### EXERCISE DETAILS
Continue the Harbourfront streetcar service update, picking up right after its final sentence.

### SELECTED TEXT
#####

Harbourfront News (Updated)

Updated May 18:

Service to Exhibition Loop resumed today with normal operations on the Bathurst and Harbourfront cars to Exhibition Loop.

Updated May 15:

For those who were wondering why the TTC is fixing the track on Fleet Street when it is supposed to be replaced later this month, here is the answer:  our friends at Toronto Hydro can’t handle two projects at the same time, and since they’re busy on St. Clair, Fleet will have to wait.  Come back in the fall.

Streetcar service should return to Fleet Street once the patchwork on the track is completed.  The schedule for May-June still shows the cars running to Exhibition, and so the TTC should be able to restore service once there is track to run on.

More news when it’s available. 

The original post follows below.

I spoke with Jim Teeple of the TTC this evening about the Harbourfront line and found out what is going on there.

First off, contrary to some reports, the problem is not in the tunnel, and it is at Rees Street as previously reported.

#####

### RECORDED DATA

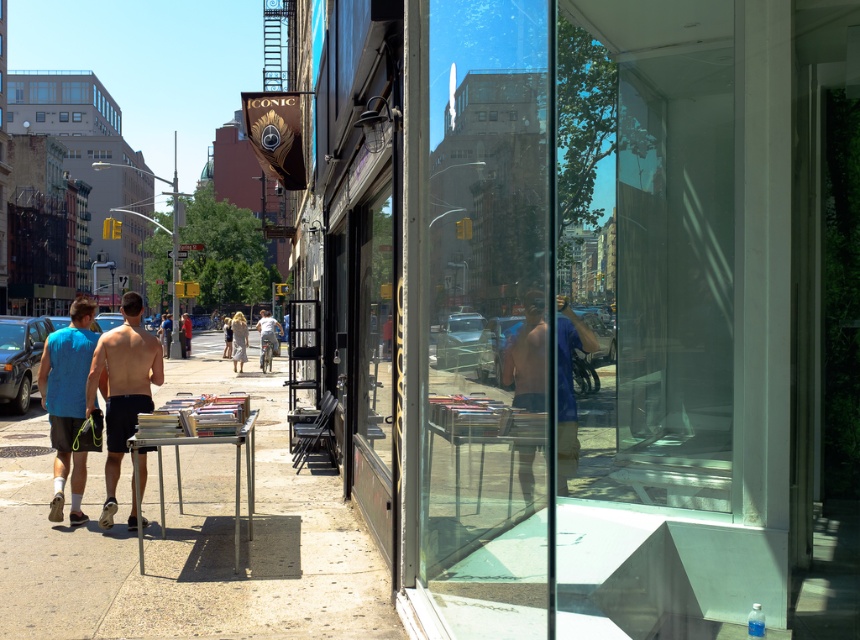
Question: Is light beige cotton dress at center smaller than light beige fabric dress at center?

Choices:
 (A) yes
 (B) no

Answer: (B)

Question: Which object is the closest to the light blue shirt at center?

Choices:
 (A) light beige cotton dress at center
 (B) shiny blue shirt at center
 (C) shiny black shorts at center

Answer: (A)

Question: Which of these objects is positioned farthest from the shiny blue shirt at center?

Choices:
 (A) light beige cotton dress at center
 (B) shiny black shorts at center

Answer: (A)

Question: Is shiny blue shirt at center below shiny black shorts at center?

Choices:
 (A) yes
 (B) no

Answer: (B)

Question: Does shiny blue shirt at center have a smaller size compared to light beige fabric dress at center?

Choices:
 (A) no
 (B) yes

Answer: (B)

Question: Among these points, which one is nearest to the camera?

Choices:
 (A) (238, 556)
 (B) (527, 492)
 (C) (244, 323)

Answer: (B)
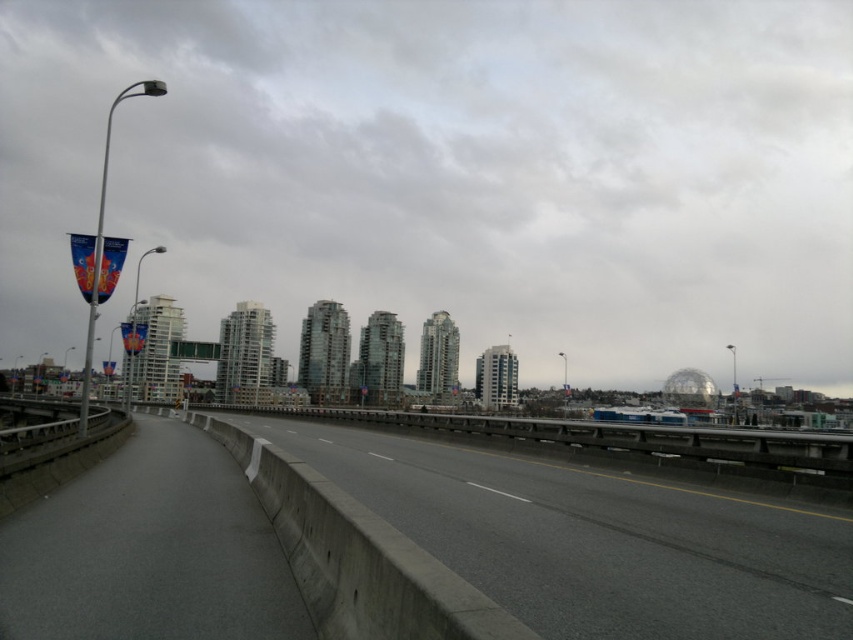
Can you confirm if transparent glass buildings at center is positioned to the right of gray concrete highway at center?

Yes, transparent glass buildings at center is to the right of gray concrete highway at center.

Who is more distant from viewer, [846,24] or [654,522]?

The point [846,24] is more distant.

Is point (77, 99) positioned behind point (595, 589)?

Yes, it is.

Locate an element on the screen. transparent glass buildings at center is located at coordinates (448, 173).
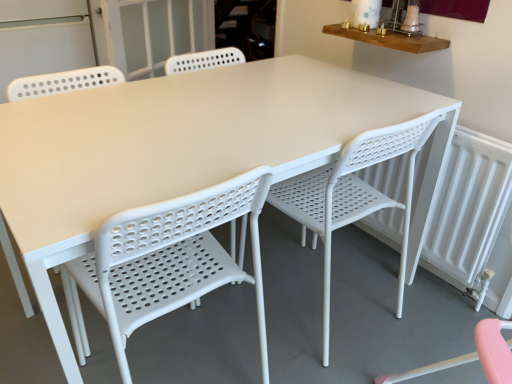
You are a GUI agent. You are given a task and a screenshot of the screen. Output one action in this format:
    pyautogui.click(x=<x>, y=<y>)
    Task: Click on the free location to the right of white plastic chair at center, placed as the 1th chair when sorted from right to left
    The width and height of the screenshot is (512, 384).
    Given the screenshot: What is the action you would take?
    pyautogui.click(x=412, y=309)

#####

### TASK RESULT
There is a problem with the track sinking for reasons they don’t yet understand, and the effect is that the track brake drags on the concrete (that’s why they want to grind some of it off).  If the track brakes get badly hung up, this could cause a derailment.

The delay in activity is caused by the fact that the TTC wants to dig to see what is happening under the trackbed, but cannot do this until the utility companies come and mark where their services are.  Apparently they are taking their time about it.

Dare I ask what whizbang designer had the idea of putting utilities under the tracks in the first place?  The usual scheme is to put them in the curb lanes where they can be repaired or modified without disturbing the transit service.

11 thoughts on “Harbourfront News (Updated)

  1. Hi, Steve!
    The Rees Street, Queen’s Quay land was all reclaimed in the 1920’s. A recent pipe break at Rees Street and Lakeshore Boulevard West revealed that the sandy soil is prone to washing away. The streetcar braking problem may relate to that “washing away” soil.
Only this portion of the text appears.